__The problem__.
Name every type of internet connection mentioned in the bandwidth tips page below.

Living with limited bandwidth or an old computer
Digital divide issues are frustrating. Here are our best tips for enjoying Daily Kos in situations with limited resources.
I live in a community with limited internet access, so I'm not unaware of your pain. I have many times needed to exist for a week on dial-up plus an occasional Starbucks run while I was helping my mom pack up her house. (Shockingly, my mother did not have fast internet, even though she lived in the city.) Many homes in my area are not able to access any form of broadband, not even satellite.
Daily Kos is now using more images on the front page. Everyone loves looking at images, but they do naturally increase download times.
Meanwhile, here are our best tips, from someone who has suffered many a day over satellite and dialup and all kinds of cranky connections:
1. A fast computer does help. It's not just your modem speed: browsers are much more memory intensive and processor intensive than they used to be. Whatever computer you do have, stuff it to the gills with memory.
3. Pages are set up so you can do a lot of functions without reloading the whole page, including posting comments and loading new comments from other people. These new strategies allow the browser to just get the new text it needs, which is more efficient.

__Data rows__.
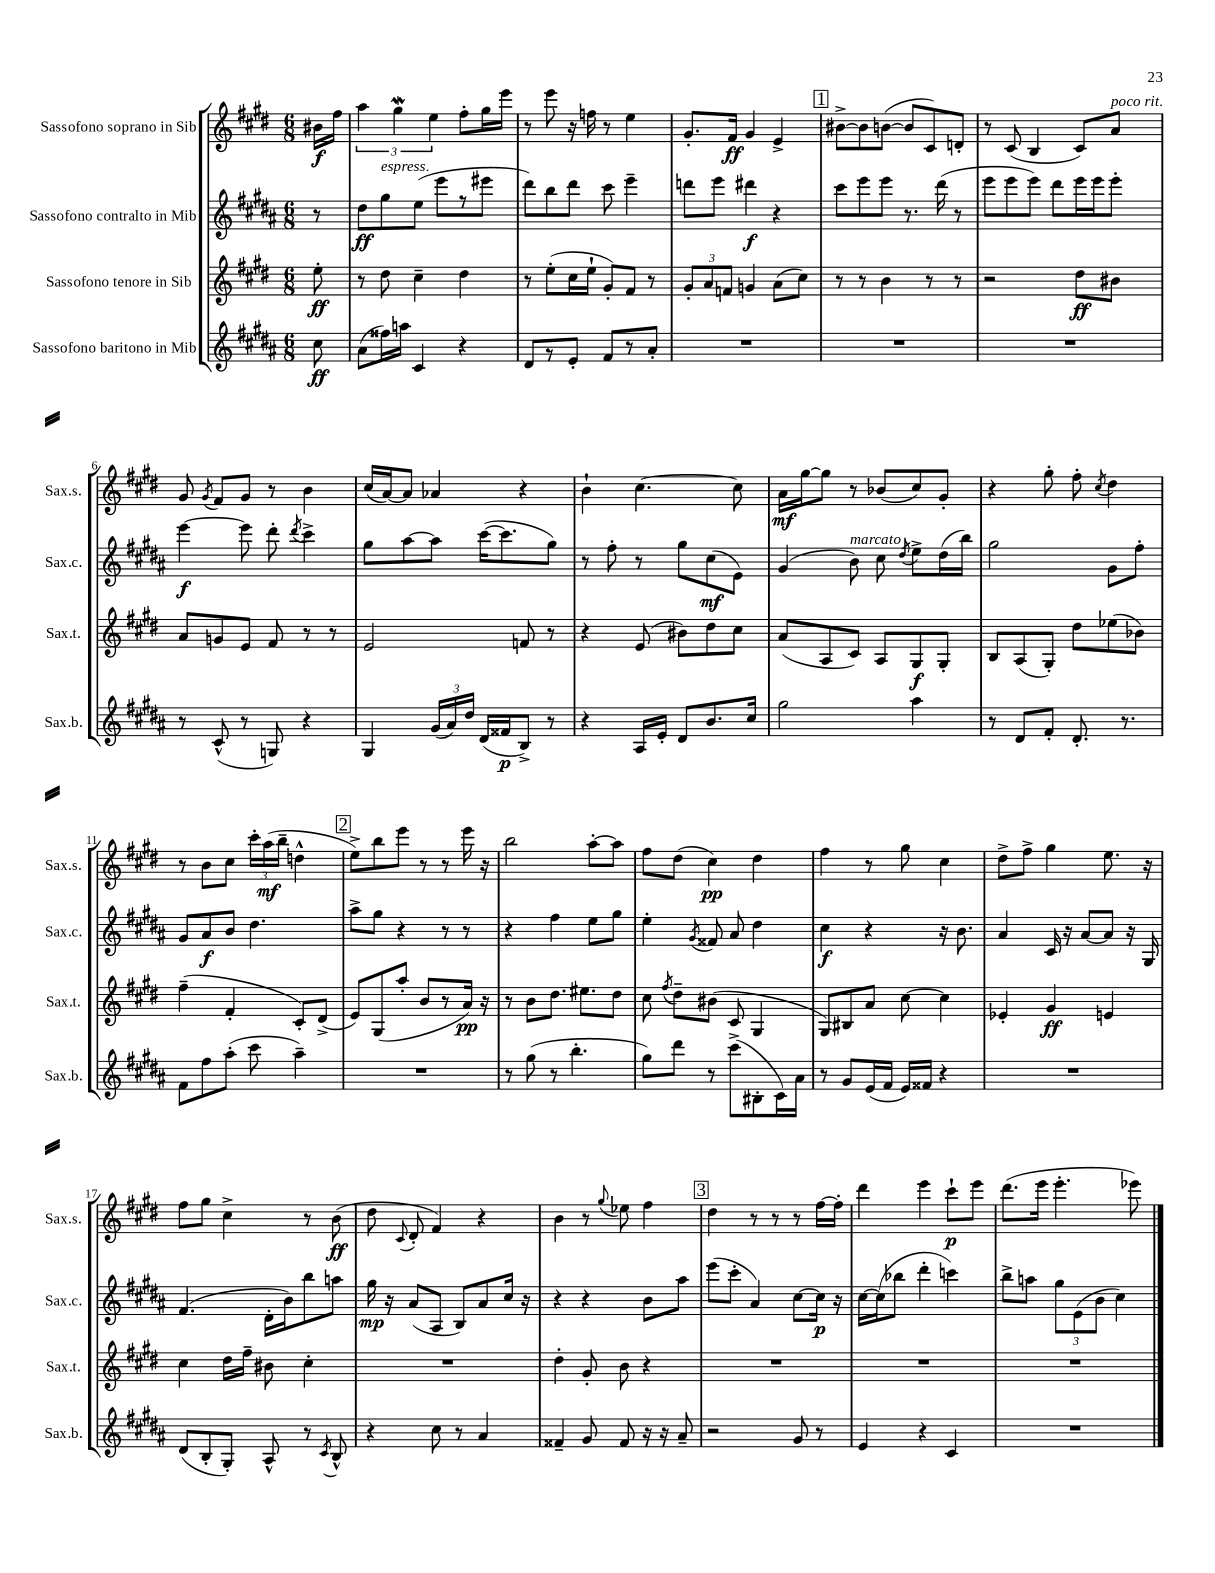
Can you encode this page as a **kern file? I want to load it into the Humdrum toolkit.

**kern	**dynam	**kern	**dynam	**kern	**dynam	**kern	**dynam
*part4	*part4	*part3	*part3	*part2	*part2	*part1	*part1
*staff4	*staff4	*staff3	*staff3	*staff2	*staff2	*staff1	*staff1
*I"Sassofono baritono in Mib	*	*I"Sassofono tenore in Sib	*	*I"Sassofono contralto in Mib	*	*I"Sassofono soprano in Sib	*
*I'Sax.b.	*	*I'Sax.t.	*	*I'Sax.c.	*	*I'Sax.s.	*
*clefG2	*	*clefG2	*	*clefG2	*	*clefG2	*
*k[f#c#g#d#a#]	*	*k[f#c#g#d#]	*	*k[f#c#g#d#a#]	*	*k[f#c#g#d#]	*
*M6/8	*	*M6/8	*	*M6/8	*	*M6/8	*
=	=	=	=	=	=	=	=
8cc#\	ff	8ee'\	ff	8r	.	16b#X\LL	f
.	.	.	.	.	.	16ff#\JJ	.
=1	=1	=1	=1	=1	=1	=1	=1
(8a#\L	.	8r	.	8dd#\L	ff	6aa\	.
!	!	!	!	!LO:TX:a:i:t=espress.	!	!	!
16ff##X\L)	.	8dd#\	.	8gg#\	.	.	.
.	.	.	.	.	.	6gg#W\	.
16aan\JJ	.	.	.	.	.	.	.
4c#/	.	4cc#~\	.	(8ee\J	.	.	.
.	.	.	.	.	.	6ee\	.
.	.	.	.	8eee\L	.	.	.
4r	.	4dd#\	.	8r	.	8ff#'\L	.
.	.	.	.	8eee#X\J	.	16gg#\L	.
.	.	.	.	.	.	16eee\JJ	.
=2	=2	=2	=2	=2	=2	=2	=2
8d#/L	.	8r	.	8ddd#\L)	.	8r	.
8r	.	(8ee'\L	.	8bb\	.	8eee\	.
8e'/J	.	16cc#\L	.	8ddd#\J	.	16r	.
.	.	16ee`\JJ	.	.	.	16ffn\	.
8f#/L	.	8g#'/L)	.	8ccc#\	.	8r	.
8r	.	8f#/J	.	4eee~\	.	4ee\	.
8a#'/J	.	8r	.	.	.	.	.
=3	=3	=3	=3	=3	=3	=3	=3
2.r	.	12g#'/L	.	8dddn\L	.	8.g#'/L	.
.	.	12a/	.	.	.	.	.
.	.	.	.	8eee\J	.	.	.
.	.	12fn/J	.	.	.	.	.
.	.	.	.	.	.	16f#/Jk	ff
.	.	4gn/	.	4ddd#X\	f	4g#/	.
.	.	(8a\L	.	4r	.	4e^/	.
.	.	8cc#\J)	.	.	.	.	.
!!LO:REH:place=s1:t=1
=4	=4	=4	=4	=4	=4	=4	=4
2.r	.	8r	.	8ccc#\L	.	[8b#X^\L	.
.	.	8r	.	8eee\	.	8b#\]	.
.	.	4b\	.	8eee\J	.	([8bn\J	.
.	.	.	.	8.r	.	8b/L]	.
.	.	8r	.	.	.	8c#/)	.
.	.	.	.	(16ddd#\	.	.	.
.	.	8r	.	8r	.	8dn'/J	.
=5	=5	=5	=5	=5	=5	=5	=5
2.r	.	2r	.	8eee\L	.	8r	.
.	.	.	.	8eee\	.	(8c#/	.
.	.	.	.	8eee\J)	.	4B/	.
.	.	.	.	8ddd#\L	.	.	.
.	.	8dd#\L	ff	16eee\L	.	8c#/L)	.
.	.	.	.	16eee\J	.	.	.
!	!	!	!	!	!	!LO:TX:a:i:t=poco rit.	!
.	.	8b#X\J	.	8eee'\J	.	8a/J	.
!!LO:LB:g=z
=6	=6	=6	=6	=6	=6	=6	=6
8r	.	8a/L	.	[4eee\	f	8g#/	.
.	.	.	.	.	.	8qg#/	.
(8c#^^/	.	8gn/	.	.	.	8f#/L	.
8r	.	8e/J	.	8eee\]	.	8g#/J	.
8Gn/)	.	8f#/	.	8ddd#'\	.	8r	.
.	.	.	.	8qddd#/	.	.	.
4r	.	8r	.	4ccc#^\	.	4b\	.
.	.	8r	.	.	.	.	.
=7	=7	=7	=7	=7	=7	=7	=7
4G#/	.	2e/	.	8gg#\L	.	(16cc#/LL	.
.	.	.	.	.	.	[16a/J)	.
.	.	.	.	[8aa#\	.	8a/J]	.
(24g#/LL	.	.	.	8aa#\J]	.	4a-X/	.
24a#/)	.	.	.	.	.	.	.
24dd#/JJ	.	.	.	.	.	.	.
(16d#/LL	.	.	.	([16ccc#\KL	.	.	.
16f##X/J	p	.	.	8.ccc#\]	.	.	.
8B^/J)	.	8fn/	.	.	.	4r	.
8r	.	8r	.	8gg#\J)	.	.	.
=8	=8	=8	=8	=8	=8	=8	=8
4r	.	4r	.	8r	.	4b`\	.
.	.	.	.	8ff#'\	.	.	.
16A#/LL	.	(8e/	.	8r	.	[4.cc#\	.
16e'/JJ	.	.	.	.	.	.	.
8d#/L	.	8b#X\L)	.	8gg#\L	.	.	.
8.b/	.	8dd#\	.	(8cc#\	mf	.	.
.	.	8cc#\J	.	8e\J)	.	8cc#\]	.
16cc#/Jk	.	.	.	.	.	.	.
=9	=9	=9	=9	=9	=9	=9	=9
2gg#\	.	(8a/L	.	(4g#/	.	16a\LL	mf
.	.	.	.	.	.	[16gg#\J	.
.	.	8A/	.	.	.	8gg#\J]	.
!	!	!	!	!LO:TX:a:i:t=marcato	!	!	!
.	.	8c#/J)	.	8b\)	.	8r	.
.	.	8A/L	.	8cc#\	.	(8b-X/L	.
.	.	.	.	8qdd#/	.	.	.
4aa#\	.	8G#/	f	8ee^\L	.	8cc#/)	.
.	.	8G#'/J	.	(16dd#\L	.	8g#'/J	.
.	.	.	.	16bb\JJ)	.	.	.
=10	=10	=10	=10	=10	=10	=10	=10
8r	.	8B/L	.	2gg#\	.	4r	.
8d#/L	.	(8A/	.	.	.	.	.
8f#'/J	.	8G#'/J)	.	.	.	8gg#'\	.
8.d#'/	.	8dd#\L	.	.	.	8ff#'\	.
.	.	.	.	.	.	8qcc#/	.
.	.	(8ee-X\	.	8g#\L	.	4dd#\	.
8.r	.	.	.	.	.	.	.
.	.	8b-X\J)	.	8ff#'\J	.	.	.
!!LO:LB:g=z
=11	=11	=11	=11	=11	=11	=11	=11
8f#\L	.	(4ff#~\	.	8g#/L	.	8r	.
8ff#\	.	.	.	8a#/	f	8b\L	.
(8aa#'\J	.	4f#'/	.	8b/J	.	8cc#\J	.
8ccc#\	.	.	.	4.dd#\	.	24ccc#'\LL	.
.	.	.	.	.	.	(24aa\	mf
.	.	.	.	.	.	24bb~\JJ	.
4aa#~\)	.	8c#'/L)	.	.	.	4ddn^^\	.
.	.	(8d#^/J	.	.	.	.	.
!!LO:REH:place=s1:t=2
=12	=12	=12	=12	=12	=12	=12	=12
2.r	.	8e/L)	.	8aa#^\L	.	8ee^\L)	.
.	.	(8G#/	.	8gg#\J	.	8bb\	.
.	.	8aa'/J	.	4r	.	8eee\J	.
.	.	8b/L	.	.	.	8r	.
.	.	8r	.	8r	.	8r	.
.	.	16a/Jk)	pp	8r	.	16eee\	.
.	.	16r	.	.	.	16r	.
=13	=13	=13	=13	=13	=13	=13	=13
8r	.	8r	.	4r	.	2bb\	.
(8gg#\	.	8b\L	.	.	.	.	.
8r	.	8.dd#\J	.	4ff#\	.	.	.
4.bb'\	.	.	.	.	.	.	.
.	.	8.ee#X\L	.	.	.	.	.
.	.	.	.	8ee\L	.	[8aa'\L	.
.	.	8dd#\J	.	8gg#\J	.	8aa\J]	.
=14	=14	=14	=14	=14	=14	=14	=14
8gg#\L)	.	8cc#\	.	4ee'\	.	8ff#\L	.
.	.	8qff#/	.	.	.	.	.
8ddd#\J	.	8dd#~\L	.	.	.	(8dd#\J	.
.	.	.	.	8qg#/	.	.	.
8r	.	(8b#X\J	.	8f##X/	.	4cc#\)	pp
(8ccc#^\L	.	8c#/	.	8a#/	.	.	.
8B#X'\	.	4G#/	.	4dd#\	.	4dd#\	.
16c#\L)	.	.	.	.	.	.	.
16a#\JJ	.	.	.	.	.	.	.
=15	=15	=15	=15	=15	=15	=15	=15
8r	.	8G#/L)	.	4cc#\	f	4ff#\	.
8g#/L	.	8B#X/	.	.	.	.	.
(16e/L	.	8a/J	.	4r	.	8r	.
16f#/JJ	.	.	.	.	.	.	.
16e/LL)	.	[8cc#\	.	.	.	8gg#\	.
16f##X/JJ	.	.	.	.	.	.	.
4r	.	4cc#\]	.	16r	.	4cc#\	.
.	.	.	.	8.b\	.	.	.
=16	=16	=16	=16	=16	=16	=16	=16
2.r	.	4e-X'/	.	4a#/	.	8dd#^\L	.
.	.	.	.	.	.	8ff#^\J	.
.	.	4g#/	ff	16c#/	.	4gg#\	.
.	.	.	.	16r	.	.	.
.	.	.	.	[8a#/L	.	.	.
.	.	4en/	.	8a#/J]	.	8.ee\	.
.	.	.	.	16r	.	.	.
.	.	.	.	16G#/	.	16r	.
!!LO:LB:g=z
=17	=17	=17	=17	=17	=17	=17	=17
(8d#/L	.	4cc#\	.	(4.f#/	.	8ff#\L	.
8B'/	.	.	.	.	.	8gg#\J	.
8G#'/J)	.	16dd#\LL	.	.	.	4cc#^\	.
.	.	16ff#~\JJ	.	.	.	.	.
8A#^^/	.	8b#X\	.	16d#'\LL	.	.	.
.	.	.	.	16b\J)	.	.	.
8r	.	4cc#'\	.	8bb\	.	8r	.
8qc#/	.	.	.	.	.	.	.
8B^^/	.	.	.	8aan\J	.	(8b\	ff
=18	=18	=18	=18	=18	=18	=18	=18
4r	.	2.r	.	16gg#\	mp	8dd#\	.
.	.	.	.	16r	.	.	.
.	.	.	.	.	.	8qqc#/	.
.	.	.	.	(8a#/L	.	8d#'/	.
8cc#\	.	.	.	8A#/J	.	4f#/)	.
8r	.	.	.	8B/L)	.	.	.
4a#/	.	.	.	8a#/	.	4r	.
.	.	.	.	16cc#/Jk	.	.	.
.	.	.	.	16r	.	.	.
=19	=19	=19	=19	=19	=19	=19	=19
4f##X~/	.	4dd#'\	.	4r	.	4b\	.
8g#/	.	8g#'/	.	4r	.	8r	.
.	.	.	.	.	.	8qqgg#/	.
8f##/	.	8b\	.	.	.	8ee-X\	.
16r	.	4r	.	8b\L	.	4ff#\	.
16r	.	.	.	.	.	.	.
8a#~/	.	.	.	8aa#\J	.	.	.
!!LO:REH:place=s1:t=3
=20	=20	=20	=20	=20	=20	=20	=20
2r	.	2.r	.	(8eee\L	.	4dd#\	.
.	.	.	.	8ccc#'\J	.	.	.
.	.	.	.	4a#/)	.	8r	.
.	.	.	.	.	.	8r	.
8g#/	.	.	.	[8cc#\L	.	8r	.
8r	.	.	.	16cc#\Jk]	p	[16ff#\LL	.
.	.	.	.	16r	.	16ff#'\JJ]	.
=21	=21	=21	=21	=21	=21	=21	=21
4e/	.	2.r	.	[16cc#\LL	.	4ddd#\	.
.	.	.	.	(16cc#\J]	.	.	.
.	.	.	.	8bb-X\J	.	.	.
4r	.	.	.	4ddd#'\	.	4eee\	.
4c#/	.	.	.	4cccn\)	.	8ccc#`\L	p
.	.	.	.	.	.	8eee\J	.
=22	=22	=22	=22	=22	=22	=22	=22
2.r	.	2.r	.	8bb^\L	.	(8.ddd#\L	.
.	.	.	.	8aan\J	.	.	.
.	.	.	.	.	.	16eee\Jk	.
.	.	.	.	12gg#\L	.	4.eee'\	.
.	.	.	.	(12e\	.	.	.
.	.	.	.	12b\J	.	.	.
.	.	.	.	4cc#\)	.	.	.
.	.	.	.	.	.	8eee-X\)	.
==	==	==	==	==	==	==	==
*-	*-	*-	*-	*-	*-	*-	*-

__Correct result__.
- Dial-up
- Broadband
- Satellite